__WHAT THIS TASK INVOLVES__.
Copy the lines below word for word, leaving out the pictures.

- Opening Delimiter -

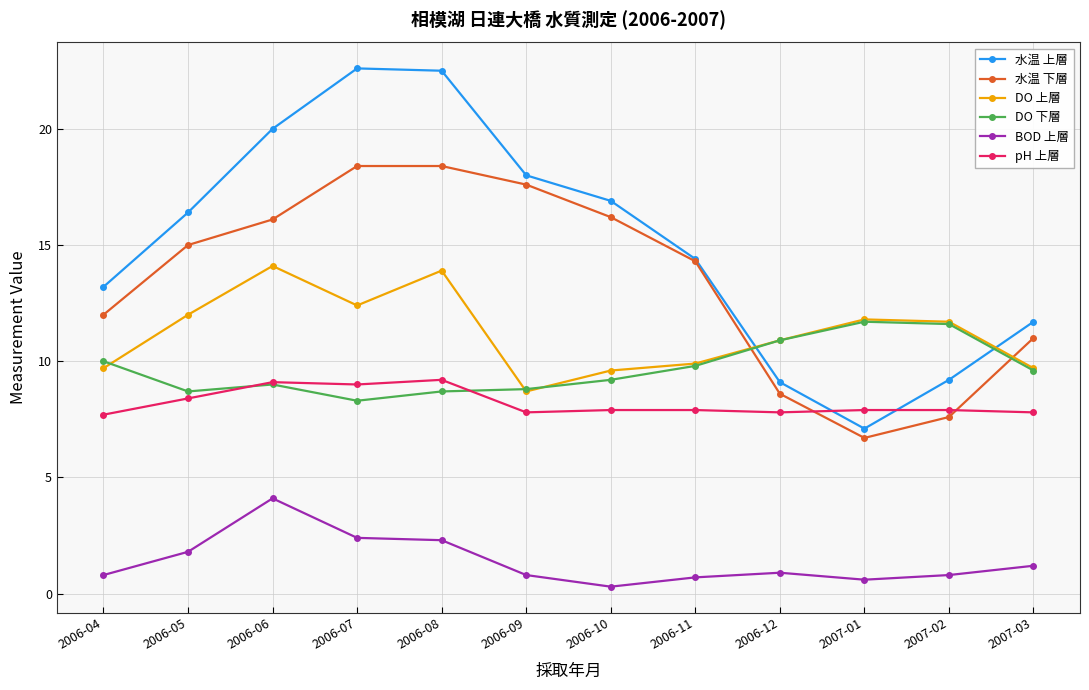

Does the chart have visible grid lines?

Yes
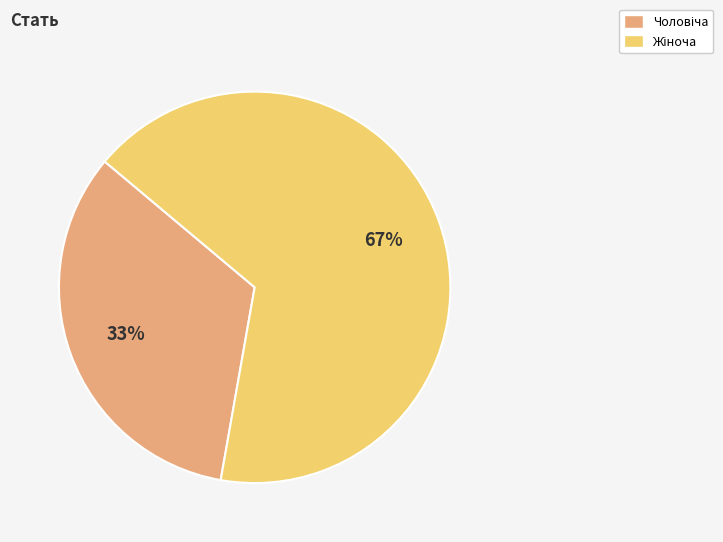

Is there a majority slice in this chart?

Yes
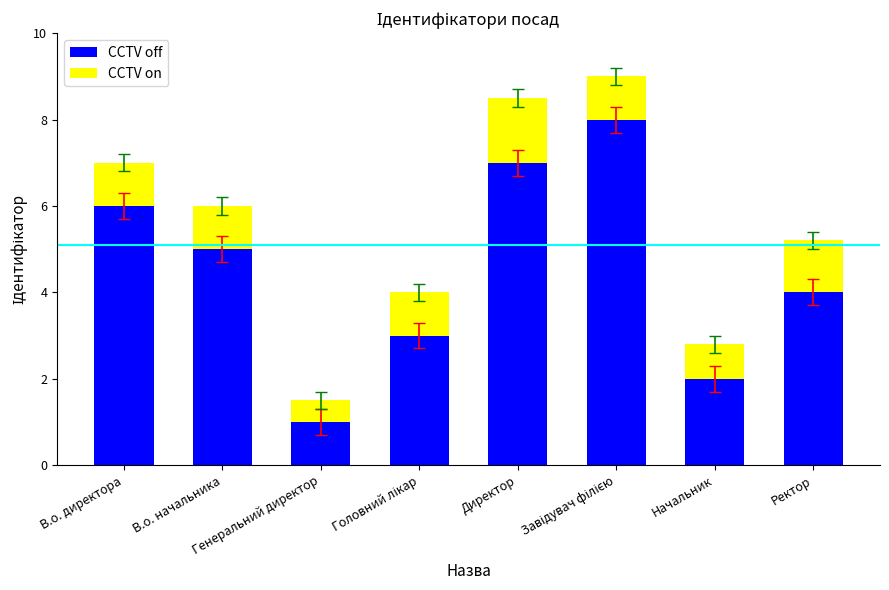

How many data points in CCTV off are less than 5?

4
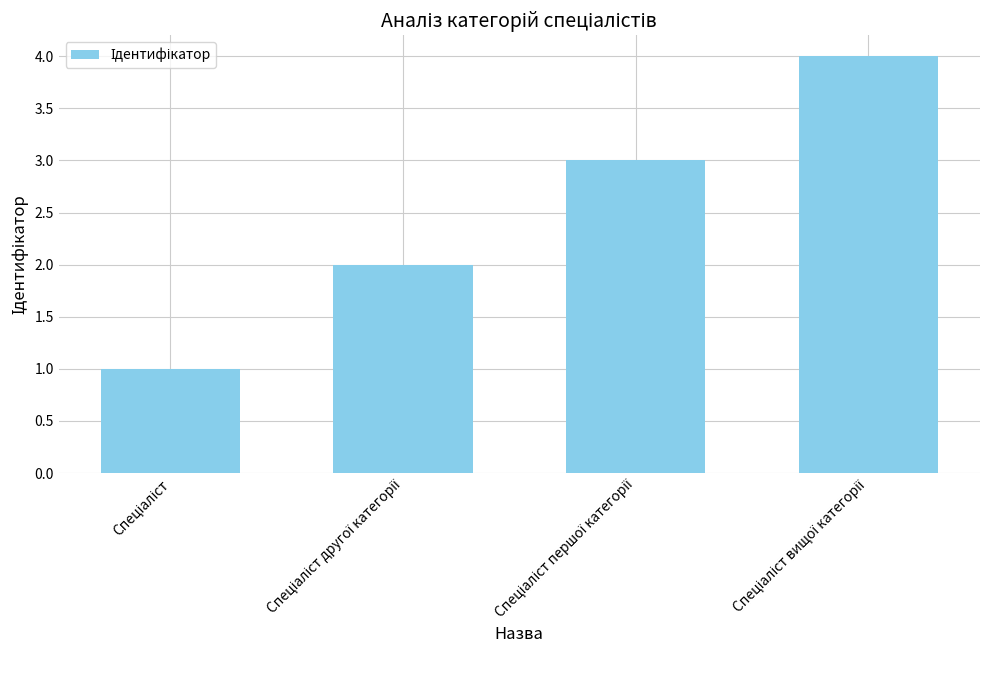

What is the value of the 1st bar from the left?

1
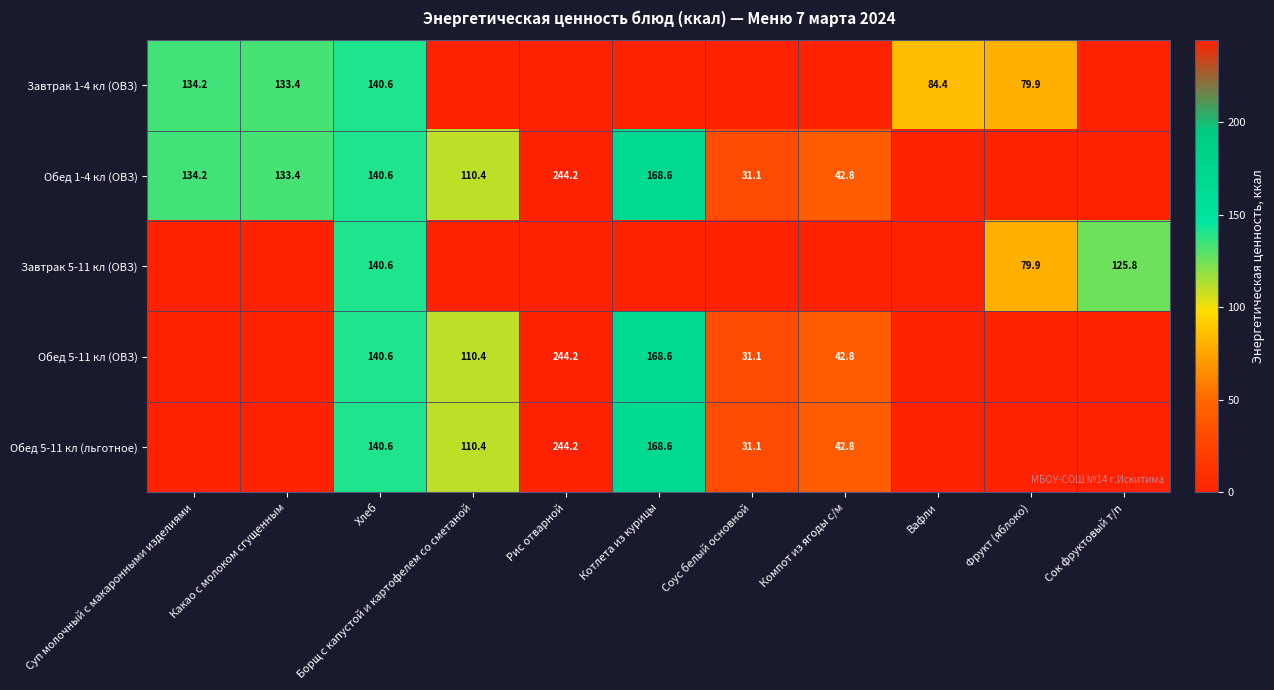

Which has a higher value, Борщ с капустой и картофелем со сметаной or Котлета из курицы?

Борщ с капустой и картофелем со сметаной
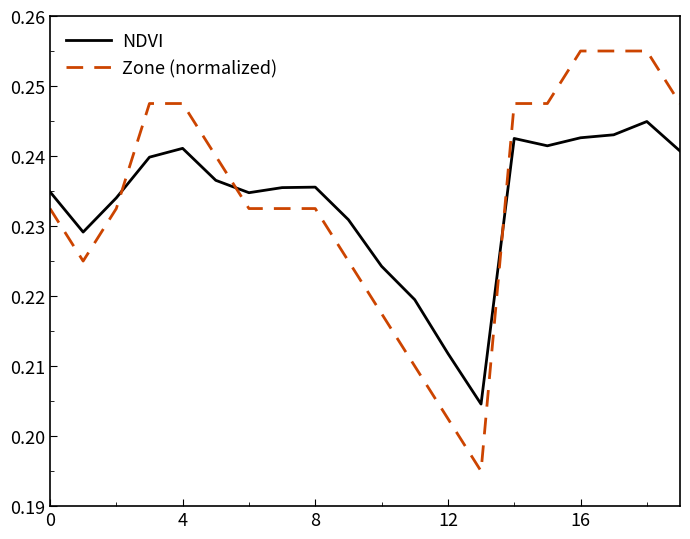

Rank the series by their maximum value, from lowest to highest.

NDVI, Zone (normalized)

- Closing Delimiter -

__PROBLEM SOLUTION__.
Does the chart have visible grid lines?

Yes

Is there a majority slice in this chart?

Yes

How many data points in CCTV off are less than 5?

4

What is the value of the 1st bar from the left?

1

Which has a higher value, Борщ с капустой и картофелем со сметаной or Котлета из курицы?

Борщ с капустой и картофелем со сметаной

Rank the series by their maximum value, from lowest to highest.

NDVI, Zone (normalized)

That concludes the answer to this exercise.